10 They stated that the coefficient of scleral rigidity of age-related macular degeneration patients was higher than that of controls, meaning that a more rigid sclera likely would alter compliance of vessels embedded in a less compliant surrounding. Later, Pallikaris et al. also measured the ocular rigidity in patients suffering from AMD, distinguishing between the different types of AMD.
25 Their results draw conclusions comparable to Friedman et al., as they showed that the eye rigidity data were significantly higher in presence of neovascular AMD in comparison with the non-neovascular form and the group of control patients. Sato et al. stated that patients with AMD have a less compliant arterial network in the eye.

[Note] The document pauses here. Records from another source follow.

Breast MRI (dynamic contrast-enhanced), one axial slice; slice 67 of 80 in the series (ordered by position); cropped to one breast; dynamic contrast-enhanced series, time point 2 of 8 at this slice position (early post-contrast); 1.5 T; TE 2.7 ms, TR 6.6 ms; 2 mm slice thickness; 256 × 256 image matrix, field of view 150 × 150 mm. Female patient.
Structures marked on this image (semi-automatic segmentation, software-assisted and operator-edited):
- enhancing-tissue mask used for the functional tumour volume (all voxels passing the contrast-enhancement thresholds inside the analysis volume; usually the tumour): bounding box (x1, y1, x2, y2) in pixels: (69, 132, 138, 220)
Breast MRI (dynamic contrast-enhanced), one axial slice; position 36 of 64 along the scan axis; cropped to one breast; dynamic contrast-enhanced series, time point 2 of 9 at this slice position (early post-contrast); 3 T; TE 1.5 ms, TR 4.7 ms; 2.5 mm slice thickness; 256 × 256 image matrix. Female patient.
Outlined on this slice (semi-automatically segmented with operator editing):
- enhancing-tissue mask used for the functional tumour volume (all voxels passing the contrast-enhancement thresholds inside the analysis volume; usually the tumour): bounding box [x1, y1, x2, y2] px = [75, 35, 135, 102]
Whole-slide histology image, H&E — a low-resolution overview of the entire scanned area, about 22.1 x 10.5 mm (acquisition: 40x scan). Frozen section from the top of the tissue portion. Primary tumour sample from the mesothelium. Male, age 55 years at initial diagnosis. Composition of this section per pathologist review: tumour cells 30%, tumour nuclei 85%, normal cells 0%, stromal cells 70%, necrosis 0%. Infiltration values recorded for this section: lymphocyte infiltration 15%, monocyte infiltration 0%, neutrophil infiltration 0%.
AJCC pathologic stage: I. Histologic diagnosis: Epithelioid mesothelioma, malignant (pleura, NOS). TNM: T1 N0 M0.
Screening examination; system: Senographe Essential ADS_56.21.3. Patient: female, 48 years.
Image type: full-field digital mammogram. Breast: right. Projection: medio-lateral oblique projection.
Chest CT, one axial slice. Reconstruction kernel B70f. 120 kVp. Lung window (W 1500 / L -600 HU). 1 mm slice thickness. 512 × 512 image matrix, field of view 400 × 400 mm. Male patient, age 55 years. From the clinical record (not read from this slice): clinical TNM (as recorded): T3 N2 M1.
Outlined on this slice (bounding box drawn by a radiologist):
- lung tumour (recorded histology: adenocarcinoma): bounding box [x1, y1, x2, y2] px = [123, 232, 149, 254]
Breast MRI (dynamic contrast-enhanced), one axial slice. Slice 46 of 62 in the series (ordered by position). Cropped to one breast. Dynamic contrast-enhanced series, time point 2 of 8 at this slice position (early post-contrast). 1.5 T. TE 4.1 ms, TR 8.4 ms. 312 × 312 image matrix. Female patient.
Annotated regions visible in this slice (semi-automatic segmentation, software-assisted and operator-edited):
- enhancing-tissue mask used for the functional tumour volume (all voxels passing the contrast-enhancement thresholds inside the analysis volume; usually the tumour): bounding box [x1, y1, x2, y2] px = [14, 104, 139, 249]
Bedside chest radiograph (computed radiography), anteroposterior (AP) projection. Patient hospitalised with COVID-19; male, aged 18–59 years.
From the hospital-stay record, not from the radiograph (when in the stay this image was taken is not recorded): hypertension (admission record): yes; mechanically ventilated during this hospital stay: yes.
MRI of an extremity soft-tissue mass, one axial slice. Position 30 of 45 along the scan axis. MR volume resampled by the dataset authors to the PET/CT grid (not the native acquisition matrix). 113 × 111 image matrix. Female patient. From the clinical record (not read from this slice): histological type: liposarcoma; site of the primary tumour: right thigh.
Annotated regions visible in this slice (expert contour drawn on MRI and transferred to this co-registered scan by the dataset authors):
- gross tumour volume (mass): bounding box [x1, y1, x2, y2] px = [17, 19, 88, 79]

11,12 They showed that the pulse wave velocity and pressure associated with the central aortic blood pressure waveform were higher in patients with AMD compared to controls,
12 implying that an increase in vascular rigidity would lead to a stiffer scleral wall. All these findings suggest that AMD may be associated with increased vascular and eye rigidity. As stated before, Friedman et al.
10 and Pallikaris et al.
25 suggested that an increasingly rigid sclera would affect the arterial compliance, encapsulating the ocular vasculature in a less compliant compartment. However, in our study, we demonstrated that a deliberate increase in the systemic arterial rigidity resulted in a corresponding elevation of the eye rigidity (
Fig. 3E). Consequently, we could suggest that a stiffer ocular arterial network could result in stiffer eyeballs. We further may add that the parameter
Ca (arterial compliance) should be considered as a component of the overall eyeball compliance
Ce . That is,
Ca reflects not only the compliance of the vessel branches within the posterior chamber, but also incorporates the choroidal vasculature and intra-scleral vasculature. Hence, modifying the stiffness of this extended vasculature would impact necessarily overall eyeball stiffness, as they are inter-related. When considering previous studies on AMD and eyeball rigidity, a question remains unresolved: are the AMD-related hemodynamic abnormalities the result of an increase in the scleral rigidity, or would elevation of the systemic vascular stiffness lead to further scleral rigidity? Further studies are needed to clarify this question.